- ACCIÓN REQUERIDA A -
Reproduce sin cambios el fragmento del texto sobre el ciclo de cine que va desde "Coordinado por D." hasta "con la belleza.", ambos incluidos.
- ACCIÓN REQUERIDA B -
Responde con datos del texto sobre el ciclo de cine:
(i) ¿Quién coordinó el ciclo?
(ii) ¿En cuántos años es Zaman, el hombre de los juncos el primer filme iraquí?
(iii) ¿Qué cadena de televisión se encargó de rescatar ese filme?

Coordinado por D. Jesús de la Llave, en colaboración con los cines Kinépolis, durante mayo y abril del 2005, presenté la segunda de un ciclo llamado “Belleza que salva al mundo”, que reunía 4 películas: “La joven de la perla” (Peter Webber, 2003); “Zaman, el hombre de los juncos” (Amer Alwan, 2003), “El arca rusa” (Alexander Sokurov, 2002) y “Hero” (Zhang Yimou, 2002).

Propósito. “Los periódicos y la televisión nos hablan sin cesar del mal y de sus múltiples manifestaciones. Parece que todo conspira contra el deseo de felicidad y bien que todos tenemos. El escepticismo se dibuja como la única posibilidad de mirar la realidad.” . Frente a esta fatal circunstancia, el cine se propone a menudo ponernos en contacto con la belleza.

Notas de mi presentación. Rodado en formato digital y concebido en la clandestinidad, Zaman, el hombre de los juncos es el primer filme iraquí en quince años. Un largo trance de silencio que invita a reflexionar sobre la necesidad que cada nación tiene de construir su propia cinematografía, la función del arte y, concretamente, del cine.

Las primeras imágenes que vemos en Zaman no parecen del filme, sino más bien de Arte, la cadena de televisión francesa encargada de rescatar el filme. Se trata de un prólogo documental formado por imágenes en b/n que hablan de vida, que eliminan la palabra conflicto, guerra, contienda y se limitan a mostrar la belleza del lugar. Pasamos luego de un tratamiento documental a la ficción, del b/n al color. El prólogo, como los informativos, habla de este fascinante y secreto país en plural, mientras que el filme propiamente dicho, en una maniobra más sincera y humana, de devuelve la primera persona del singular.

Entradas del conjunto de datos:
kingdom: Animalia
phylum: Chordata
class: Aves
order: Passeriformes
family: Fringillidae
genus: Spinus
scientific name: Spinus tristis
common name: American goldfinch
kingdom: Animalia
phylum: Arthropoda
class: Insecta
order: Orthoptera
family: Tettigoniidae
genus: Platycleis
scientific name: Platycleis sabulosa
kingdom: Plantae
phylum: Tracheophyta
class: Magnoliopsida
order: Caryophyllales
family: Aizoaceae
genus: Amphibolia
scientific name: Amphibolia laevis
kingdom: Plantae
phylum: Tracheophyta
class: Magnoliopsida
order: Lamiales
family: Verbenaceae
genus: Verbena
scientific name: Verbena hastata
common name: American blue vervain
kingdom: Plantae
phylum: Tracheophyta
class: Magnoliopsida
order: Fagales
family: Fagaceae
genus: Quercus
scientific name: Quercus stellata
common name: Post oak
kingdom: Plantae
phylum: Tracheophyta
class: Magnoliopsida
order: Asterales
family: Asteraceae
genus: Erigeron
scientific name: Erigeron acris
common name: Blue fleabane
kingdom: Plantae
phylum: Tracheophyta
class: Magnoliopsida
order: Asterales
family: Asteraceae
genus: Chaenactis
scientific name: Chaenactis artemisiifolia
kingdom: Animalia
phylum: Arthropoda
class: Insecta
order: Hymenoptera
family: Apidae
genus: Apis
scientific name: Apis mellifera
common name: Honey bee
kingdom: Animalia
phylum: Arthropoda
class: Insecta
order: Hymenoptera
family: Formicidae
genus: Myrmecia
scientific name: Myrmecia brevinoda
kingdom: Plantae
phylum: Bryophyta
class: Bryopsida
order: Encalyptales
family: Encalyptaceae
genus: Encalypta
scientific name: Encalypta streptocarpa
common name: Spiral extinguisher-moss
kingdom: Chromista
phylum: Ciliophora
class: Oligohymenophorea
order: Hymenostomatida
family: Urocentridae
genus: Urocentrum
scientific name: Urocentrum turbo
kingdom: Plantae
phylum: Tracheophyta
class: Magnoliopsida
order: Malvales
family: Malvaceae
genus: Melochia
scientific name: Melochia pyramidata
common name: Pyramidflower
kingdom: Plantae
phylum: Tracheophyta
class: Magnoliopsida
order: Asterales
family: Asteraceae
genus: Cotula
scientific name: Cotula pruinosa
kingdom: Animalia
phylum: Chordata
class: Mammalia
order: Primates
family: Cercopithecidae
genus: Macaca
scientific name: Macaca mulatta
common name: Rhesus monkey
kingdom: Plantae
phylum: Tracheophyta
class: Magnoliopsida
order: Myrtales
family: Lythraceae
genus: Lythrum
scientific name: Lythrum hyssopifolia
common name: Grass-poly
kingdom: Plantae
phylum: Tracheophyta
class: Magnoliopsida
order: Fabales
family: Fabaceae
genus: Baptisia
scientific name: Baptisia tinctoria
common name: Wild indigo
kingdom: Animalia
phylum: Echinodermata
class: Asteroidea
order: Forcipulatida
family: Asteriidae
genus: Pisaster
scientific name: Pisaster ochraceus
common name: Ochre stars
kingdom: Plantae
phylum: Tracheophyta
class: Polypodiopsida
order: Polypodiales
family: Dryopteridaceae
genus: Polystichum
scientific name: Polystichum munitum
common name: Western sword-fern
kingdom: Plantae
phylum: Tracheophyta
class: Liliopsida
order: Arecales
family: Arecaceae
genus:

- RESPUESTA ESCRITA A -
Coordinado por D. Jesús de la Llave, en colaboración con los cines Kinépolis, durante mayo y abril del 2005, presenté la segunda de un ciclo llamado “Belleza que salva al mundo”, que reunía 4 películas: “La joven de la perla” (Peter Webber, 2003); “Zaman, el hombre de los juncos” (Amer Alwan, 2003), “El arca rusa” (Alexander Sokurov, 2002) y “Hero” (Zhang Yimou, 2002).

Propósito. “Los periódicos y la televisión nos hablan sin cesar del mal y de sus múltiples manifestaciones. Parece que todo conspira contra el deseo de felicidad y bien que todos tenemos. El escepticismo se dibuja como la única posibilidad de mirar la realidad.” . Frente a esta fatal circunstancia, el cine se propone a menudo ponernos en contacto con la belleza.

- RESPUESTA ESCRITA B -
(i) D. Jesús de la Llave.
(ii) En quince años.
(iii) Arte, la cadena de televisión francesa.